Not using the intermediate certificate (chain.pem). Should we?
The two domain are indeed exactly the same. The first one, of course tags the FMS port :5003.


#10

The port isn’t important - certificates are port-agnostic. However, some browsers will return errors if you’re not service the chain as well. How to do this varies among webservers. Sometimes you just append it to the certificate (this is what fullchain.pem is), and sometimes you specify them separately.


#11

I think OP’s server is sending the full chain.

$ openssl s_client -connect the.server.tld:5003
CONNECTED(00000003)
depth=2 O = Digital Signature Trust Co., CN = DST Root CA X3
verify return:1
depth=1 C = US, O = Let's Encrypt, CN = Let's Encrypt Authority X3
verify return:1
depth=0 CN = the.server.tld
verify return:1
140232417401600:error:14094410:SSL routines:ssl3_read_bytes:sslv3 alert handshake failure:s3_pkt.c:1487:SSL alert number 40
140232417401600:error:140790E5:SSL routines:ssl23_write:ssl handshake failure:s23_lib.c:177:
---
Certificate chain
0 s:/CN=the.server.tld
  i:/C=US/O=Let's Encrypt/CN=Let's Encrypt Authority X3
1 s:/C=US/O=Let's Encrypt/CN=Let's Encrypt Authority X3
  i:/O=Digital Signature Trust Co./CN=DST Root CA X3

and on 443 as well:

$ openssl s_client -connect the.server.tld:443
CONNECTED(00000003)
depth=2 O = Digital Signature Trust Co., CN = DST Root CA X3
verify return:1
depth=1 C = US, O = Let's Encrypt, CN = Let's Encrypt Authority X3
verify return:1
depth=0 CN = the.server.tld
verify return:1
---
Certificate chain
0 s:/CN=the.server.tld
  i:/C=US/O=Let's Encrypt/CN=Let's Encrypt Authority X3
1 s:/C=US/O=Let's Encrypt/CN=Let's Encrypt Authority X3
  i:/O=Digital Signature Trust Co./CN=DST Root CA X3
---
Server certificate
-----BEGIN CERTIFICATE-----

#12

Thanks jared.m for the note about domains. It didn’t seem wise to be announcing a domain that is currently in the middle of being secured and not quite working (it’s a database server, not a web host) The databases themselves are also secured and encrypted, but just the same. But I understand what you’re trying to communicate.

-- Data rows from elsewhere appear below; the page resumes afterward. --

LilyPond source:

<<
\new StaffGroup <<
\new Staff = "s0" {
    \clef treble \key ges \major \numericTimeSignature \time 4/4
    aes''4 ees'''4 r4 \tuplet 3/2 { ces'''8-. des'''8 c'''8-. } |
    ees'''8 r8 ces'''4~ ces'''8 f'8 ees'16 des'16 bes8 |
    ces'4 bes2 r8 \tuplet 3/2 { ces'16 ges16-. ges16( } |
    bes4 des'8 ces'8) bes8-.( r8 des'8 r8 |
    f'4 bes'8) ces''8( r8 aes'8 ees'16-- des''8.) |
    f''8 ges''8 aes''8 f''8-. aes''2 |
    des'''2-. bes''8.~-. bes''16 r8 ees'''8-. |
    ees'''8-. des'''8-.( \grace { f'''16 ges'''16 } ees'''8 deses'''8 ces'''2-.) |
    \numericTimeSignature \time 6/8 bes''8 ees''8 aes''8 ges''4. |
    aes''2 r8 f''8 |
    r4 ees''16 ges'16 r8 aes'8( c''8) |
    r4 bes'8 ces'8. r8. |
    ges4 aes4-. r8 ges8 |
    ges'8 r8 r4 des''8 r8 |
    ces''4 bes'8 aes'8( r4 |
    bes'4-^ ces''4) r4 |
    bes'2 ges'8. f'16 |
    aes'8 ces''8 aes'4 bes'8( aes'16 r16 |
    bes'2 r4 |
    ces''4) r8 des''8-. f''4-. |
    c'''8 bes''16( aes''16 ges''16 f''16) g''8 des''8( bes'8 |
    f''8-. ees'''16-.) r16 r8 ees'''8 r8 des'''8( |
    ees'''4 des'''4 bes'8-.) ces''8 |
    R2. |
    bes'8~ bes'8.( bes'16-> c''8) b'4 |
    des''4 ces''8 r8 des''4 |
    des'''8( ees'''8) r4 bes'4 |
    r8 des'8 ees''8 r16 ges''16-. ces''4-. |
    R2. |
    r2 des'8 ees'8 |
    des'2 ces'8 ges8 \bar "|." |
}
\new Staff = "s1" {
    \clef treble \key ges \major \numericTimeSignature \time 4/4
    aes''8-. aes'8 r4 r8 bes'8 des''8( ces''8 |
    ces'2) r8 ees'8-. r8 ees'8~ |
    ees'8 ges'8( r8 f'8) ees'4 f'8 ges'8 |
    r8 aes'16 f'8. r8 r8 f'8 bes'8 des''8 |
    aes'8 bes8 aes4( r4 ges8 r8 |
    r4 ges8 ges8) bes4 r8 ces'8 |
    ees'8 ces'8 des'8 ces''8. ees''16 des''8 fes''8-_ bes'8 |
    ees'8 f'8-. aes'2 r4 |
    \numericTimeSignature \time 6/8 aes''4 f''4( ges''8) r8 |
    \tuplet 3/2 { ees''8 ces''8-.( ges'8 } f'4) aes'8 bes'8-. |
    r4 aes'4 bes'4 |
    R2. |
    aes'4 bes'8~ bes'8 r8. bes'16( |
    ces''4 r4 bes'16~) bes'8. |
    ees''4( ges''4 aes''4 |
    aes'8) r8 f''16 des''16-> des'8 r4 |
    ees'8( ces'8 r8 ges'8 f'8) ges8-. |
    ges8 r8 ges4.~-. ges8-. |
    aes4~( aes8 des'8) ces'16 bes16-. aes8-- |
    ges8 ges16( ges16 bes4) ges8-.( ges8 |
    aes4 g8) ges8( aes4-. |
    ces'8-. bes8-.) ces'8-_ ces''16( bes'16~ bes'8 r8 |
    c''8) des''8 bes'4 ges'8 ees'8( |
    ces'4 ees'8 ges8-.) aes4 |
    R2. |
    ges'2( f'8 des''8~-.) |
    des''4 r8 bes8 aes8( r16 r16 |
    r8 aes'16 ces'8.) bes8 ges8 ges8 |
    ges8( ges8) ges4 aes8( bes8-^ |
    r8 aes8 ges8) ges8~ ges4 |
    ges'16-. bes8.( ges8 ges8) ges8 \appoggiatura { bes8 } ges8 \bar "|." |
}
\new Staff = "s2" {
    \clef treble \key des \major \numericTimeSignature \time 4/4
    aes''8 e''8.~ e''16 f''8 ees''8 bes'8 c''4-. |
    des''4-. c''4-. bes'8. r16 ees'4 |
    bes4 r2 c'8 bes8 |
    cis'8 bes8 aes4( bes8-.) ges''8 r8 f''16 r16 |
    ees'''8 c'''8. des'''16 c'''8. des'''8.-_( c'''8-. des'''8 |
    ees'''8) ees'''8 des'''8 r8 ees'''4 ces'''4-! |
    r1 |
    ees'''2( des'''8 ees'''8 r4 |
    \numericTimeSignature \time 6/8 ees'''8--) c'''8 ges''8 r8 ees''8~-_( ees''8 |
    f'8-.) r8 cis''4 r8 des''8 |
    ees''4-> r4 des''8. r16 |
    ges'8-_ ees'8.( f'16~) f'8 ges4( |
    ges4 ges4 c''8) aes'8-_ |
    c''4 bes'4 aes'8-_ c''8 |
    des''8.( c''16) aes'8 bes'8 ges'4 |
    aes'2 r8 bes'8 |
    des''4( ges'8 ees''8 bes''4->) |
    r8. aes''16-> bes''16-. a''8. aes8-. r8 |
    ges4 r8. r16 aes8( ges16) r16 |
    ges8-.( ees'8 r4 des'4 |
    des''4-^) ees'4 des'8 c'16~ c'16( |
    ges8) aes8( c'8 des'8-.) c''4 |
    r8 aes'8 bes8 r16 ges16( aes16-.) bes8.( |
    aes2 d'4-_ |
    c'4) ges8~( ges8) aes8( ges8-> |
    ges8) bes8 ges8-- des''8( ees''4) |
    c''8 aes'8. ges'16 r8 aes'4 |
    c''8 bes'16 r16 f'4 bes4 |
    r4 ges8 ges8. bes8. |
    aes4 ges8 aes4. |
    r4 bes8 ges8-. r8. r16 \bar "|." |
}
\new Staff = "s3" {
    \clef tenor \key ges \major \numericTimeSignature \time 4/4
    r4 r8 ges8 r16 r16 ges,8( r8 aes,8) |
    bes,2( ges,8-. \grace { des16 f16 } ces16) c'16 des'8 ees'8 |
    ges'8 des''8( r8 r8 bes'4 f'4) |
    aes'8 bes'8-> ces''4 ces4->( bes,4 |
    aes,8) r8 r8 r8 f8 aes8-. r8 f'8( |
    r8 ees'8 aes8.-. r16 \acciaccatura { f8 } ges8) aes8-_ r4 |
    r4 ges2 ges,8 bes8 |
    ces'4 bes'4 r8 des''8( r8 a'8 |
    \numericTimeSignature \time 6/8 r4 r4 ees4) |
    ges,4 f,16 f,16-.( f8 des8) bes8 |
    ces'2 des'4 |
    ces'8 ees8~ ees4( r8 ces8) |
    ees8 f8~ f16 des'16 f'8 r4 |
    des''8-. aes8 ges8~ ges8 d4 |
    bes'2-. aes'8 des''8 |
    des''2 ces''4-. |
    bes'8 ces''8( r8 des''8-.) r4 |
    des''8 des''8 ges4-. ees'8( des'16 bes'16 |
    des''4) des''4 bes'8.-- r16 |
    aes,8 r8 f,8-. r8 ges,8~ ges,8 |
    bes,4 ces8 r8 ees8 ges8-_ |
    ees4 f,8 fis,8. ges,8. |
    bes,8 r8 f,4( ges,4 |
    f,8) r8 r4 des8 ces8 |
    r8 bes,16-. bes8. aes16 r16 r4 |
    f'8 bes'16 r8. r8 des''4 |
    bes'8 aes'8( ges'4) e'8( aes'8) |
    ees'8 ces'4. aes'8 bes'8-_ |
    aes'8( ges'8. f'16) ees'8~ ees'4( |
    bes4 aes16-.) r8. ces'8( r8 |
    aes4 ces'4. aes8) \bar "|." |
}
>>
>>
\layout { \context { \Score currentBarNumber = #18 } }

Regarding chain.pem, I suspect you’re honing in on where the problem is.

This thread (Filemaker Server on Mac OS X) had a helpful link in it (http://bluefeathergroup.com/blog/lets-encrypt-ssl-certificates-for-filemaker-server-for-mac/). Based on that I ended up testing the GetSSL.sh script, which seems to have resolved the issue.

GetSSL.sh seems to import the fullchain.pem to the certificate whereas I did the cert.pem when trying to do manually.

What I’m not seeing with the GetSSL.sh approach is its making use of the .well-known/acme-challenge files. How’s that?


#13

The GetSSL.sh script passes /Library/FileMaker Server/HTTPServer/htdocs to Certbot as the webroot, and Certbot writes to .well-known/acme-challenge/ within the htdocs direcetory.

It’s very easy to figure out what the domain is from the certificate expiry time, which is in one of the screenshots.


#14

It’s very easy to figure out what the domain is from the certificate expiry time, which is in one of the screenshots.

My prospects of achieving ace security genius status are not looking good at this point.


#15

Could it be sending something different when SNI is used?


#16

Good point, but I think @ovunque had already solved the chain problem by the time I checked


#17

_az The GetSSL.sh script passes /Library/FileMaker Server/HTTPServer/htdocs to Certbot as the webroot, and Certbot writes to .well-known/acme-challenge/ within the htdocs direcetory.

Thanks for that.


#18

This topic was automatically closed 30 days after the last reply. New replies are no longer allowed.